*Testo*.
Nello stato della California i droni non potranno essere usati dai paparazzi: i reporter che seguono i vip e che diventano molto spesso la loro persecuzione.
La scorsa settimana è stata approvata una legge che impedirà ai paparazzi di utilizzare droni per scattare foto alle celebrità, una contromisura resa necessaria a rafforzare la tutela della privacy.
Il governatore Jerry Brown ha firmato questo decreto per stabilire dei limiti ben precisi relativi alla privacy dei cittadini e dei personaggi pubblici.
“Mentre la tecnologia continua ad avanzare e nuovi dispositivi tecnologici diventano sempre più accessibili per il grande pubblico, la possibilità che la vita privata di ogni singolo cittadino venga violata aumentano considerevolmente“, ha commentato il governatore Brown.
E in Italia invece?

*Esercizi*.
1) Rispondi alle domande seguenti usando il testo sui droni e i paparazzi.
(a) Quando è stata approvata la legge?
(b) Che cosa impedirà ai paparazzi la legge?
(c) Chi ha firmato il decreto?
2) Prosegui il testo sui droni e i paparazzi a partire dalla domanda con cui termina.

*Materiale fornito*.
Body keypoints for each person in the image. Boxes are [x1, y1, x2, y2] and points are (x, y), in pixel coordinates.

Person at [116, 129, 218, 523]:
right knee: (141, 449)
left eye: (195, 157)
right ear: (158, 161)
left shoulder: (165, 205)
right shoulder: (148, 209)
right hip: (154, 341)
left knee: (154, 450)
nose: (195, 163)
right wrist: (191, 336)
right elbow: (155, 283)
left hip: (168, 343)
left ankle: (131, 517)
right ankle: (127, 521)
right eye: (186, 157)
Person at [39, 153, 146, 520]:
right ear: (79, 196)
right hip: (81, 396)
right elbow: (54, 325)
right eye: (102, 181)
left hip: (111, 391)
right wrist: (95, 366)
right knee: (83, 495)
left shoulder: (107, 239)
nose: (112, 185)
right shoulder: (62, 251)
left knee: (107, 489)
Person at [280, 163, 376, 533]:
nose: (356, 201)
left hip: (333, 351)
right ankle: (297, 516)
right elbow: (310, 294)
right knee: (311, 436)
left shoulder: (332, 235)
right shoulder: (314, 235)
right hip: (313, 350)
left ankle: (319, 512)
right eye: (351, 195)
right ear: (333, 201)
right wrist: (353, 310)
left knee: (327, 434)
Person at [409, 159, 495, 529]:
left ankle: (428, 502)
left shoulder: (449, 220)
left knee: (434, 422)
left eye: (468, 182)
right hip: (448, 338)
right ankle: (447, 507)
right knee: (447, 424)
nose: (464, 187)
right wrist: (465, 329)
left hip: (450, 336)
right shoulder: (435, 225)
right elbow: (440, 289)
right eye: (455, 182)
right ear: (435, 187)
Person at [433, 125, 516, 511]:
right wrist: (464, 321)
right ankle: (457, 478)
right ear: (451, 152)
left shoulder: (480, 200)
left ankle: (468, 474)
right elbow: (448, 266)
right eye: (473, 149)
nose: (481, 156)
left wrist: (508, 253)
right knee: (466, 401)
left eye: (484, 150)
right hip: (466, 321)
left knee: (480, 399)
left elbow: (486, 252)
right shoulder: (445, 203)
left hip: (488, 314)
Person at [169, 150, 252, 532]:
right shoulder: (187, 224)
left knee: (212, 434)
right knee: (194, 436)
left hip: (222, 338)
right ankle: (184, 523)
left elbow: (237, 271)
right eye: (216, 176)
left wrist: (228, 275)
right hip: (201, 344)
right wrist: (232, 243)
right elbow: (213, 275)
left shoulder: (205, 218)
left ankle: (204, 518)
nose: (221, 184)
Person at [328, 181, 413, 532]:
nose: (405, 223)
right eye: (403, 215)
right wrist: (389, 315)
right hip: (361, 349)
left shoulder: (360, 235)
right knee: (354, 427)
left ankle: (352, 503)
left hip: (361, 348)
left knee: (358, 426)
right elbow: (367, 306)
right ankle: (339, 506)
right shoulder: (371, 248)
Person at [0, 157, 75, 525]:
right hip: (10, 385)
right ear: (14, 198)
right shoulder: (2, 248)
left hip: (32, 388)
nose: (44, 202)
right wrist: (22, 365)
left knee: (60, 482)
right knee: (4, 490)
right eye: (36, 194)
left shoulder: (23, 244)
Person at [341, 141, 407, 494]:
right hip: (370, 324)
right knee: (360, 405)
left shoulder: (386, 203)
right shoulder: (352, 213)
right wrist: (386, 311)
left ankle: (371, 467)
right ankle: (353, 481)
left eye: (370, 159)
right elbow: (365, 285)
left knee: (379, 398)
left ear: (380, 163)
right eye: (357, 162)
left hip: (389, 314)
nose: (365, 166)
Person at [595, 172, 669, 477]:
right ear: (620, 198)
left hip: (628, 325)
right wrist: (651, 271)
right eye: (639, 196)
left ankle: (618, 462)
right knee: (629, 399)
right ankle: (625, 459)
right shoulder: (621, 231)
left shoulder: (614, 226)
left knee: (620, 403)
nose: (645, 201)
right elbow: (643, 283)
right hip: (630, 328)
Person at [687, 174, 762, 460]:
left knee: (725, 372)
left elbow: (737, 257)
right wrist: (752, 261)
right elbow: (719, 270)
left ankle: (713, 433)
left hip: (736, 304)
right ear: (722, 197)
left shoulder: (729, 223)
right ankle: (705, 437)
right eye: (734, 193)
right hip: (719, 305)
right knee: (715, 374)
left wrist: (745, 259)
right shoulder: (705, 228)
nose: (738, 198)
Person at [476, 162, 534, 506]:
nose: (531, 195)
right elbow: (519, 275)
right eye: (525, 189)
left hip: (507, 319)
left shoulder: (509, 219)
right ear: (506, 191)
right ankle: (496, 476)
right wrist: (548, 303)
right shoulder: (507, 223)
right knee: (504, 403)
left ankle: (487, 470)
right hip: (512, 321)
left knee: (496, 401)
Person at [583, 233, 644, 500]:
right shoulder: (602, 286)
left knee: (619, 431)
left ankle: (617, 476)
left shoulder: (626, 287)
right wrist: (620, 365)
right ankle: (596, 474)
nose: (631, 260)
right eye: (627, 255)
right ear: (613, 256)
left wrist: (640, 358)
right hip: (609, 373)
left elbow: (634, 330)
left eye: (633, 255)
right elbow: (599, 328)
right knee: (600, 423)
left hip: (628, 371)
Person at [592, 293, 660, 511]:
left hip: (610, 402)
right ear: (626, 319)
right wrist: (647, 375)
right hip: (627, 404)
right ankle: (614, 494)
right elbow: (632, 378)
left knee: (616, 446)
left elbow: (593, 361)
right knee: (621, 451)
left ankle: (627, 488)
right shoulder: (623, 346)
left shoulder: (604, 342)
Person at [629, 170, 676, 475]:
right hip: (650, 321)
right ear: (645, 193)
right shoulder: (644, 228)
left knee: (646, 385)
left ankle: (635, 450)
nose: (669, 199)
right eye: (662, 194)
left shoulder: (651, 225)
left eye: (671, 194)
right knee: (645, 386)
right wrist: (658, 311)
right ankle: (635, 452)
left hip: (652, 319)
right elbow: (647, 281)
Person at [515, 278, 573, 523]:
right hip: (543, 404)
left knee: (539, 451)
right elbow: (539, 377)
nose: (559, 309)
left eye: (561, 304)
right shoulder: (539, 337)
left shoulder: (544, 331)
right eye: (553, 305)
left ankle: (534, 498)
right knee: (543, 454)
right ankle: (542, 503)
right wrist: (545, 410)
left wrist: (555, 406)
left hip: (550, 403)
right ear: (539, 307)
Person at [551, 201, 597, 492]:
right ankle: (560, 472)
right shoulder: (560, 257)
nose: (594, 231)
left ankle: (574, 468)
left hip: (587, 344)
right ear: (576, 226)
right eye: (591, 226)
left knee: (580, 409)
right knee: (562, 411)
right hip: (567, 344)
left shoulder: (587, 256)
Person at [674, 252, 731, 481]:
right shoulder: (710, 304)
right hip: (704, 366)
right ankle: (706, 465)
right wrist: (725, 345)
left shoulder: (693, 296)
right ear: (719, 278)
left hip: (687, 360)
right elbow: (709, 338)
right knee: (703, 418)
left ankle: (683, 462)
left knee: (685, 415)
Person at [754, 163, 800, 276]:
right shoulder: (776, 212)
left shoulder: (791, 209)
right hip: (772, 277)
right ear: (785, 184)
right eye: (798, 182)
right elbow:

*Soluzioni*.
1)
(a) La scorsa settimana.
(b) Di utilizzare droni per scattare foto alle celebrità.
(c) Il governatore Jerry Brown.

2)
Contestualmente girano sul web notizie circa le riprese effettuate a Venezia durante il matrimonio tra George Clooney e la bella Amal Alamuddin. Pare che la rivista In Touch grazie alle immagini trasmesse dal drone, avrebbe comunicato in tempo reale ai fotografi di terra gli spostamenti del corteo nuziale, degli sposini e dei loro invitati consentendo ai paparazzi di essere al posto giusto al momento giusto. Naturalmente sono stati colti anche degli scatti aerei che verranno utilizzati dalla rivista sui gossip per creare interesse, ma pare che Clooney non sia molto preoccupato per questo.
Tutto questo probabilmente verrà approfondito nella conferenza odierna relativa al Drone Journalism che si sta svolgendo al Roma Drone Conference.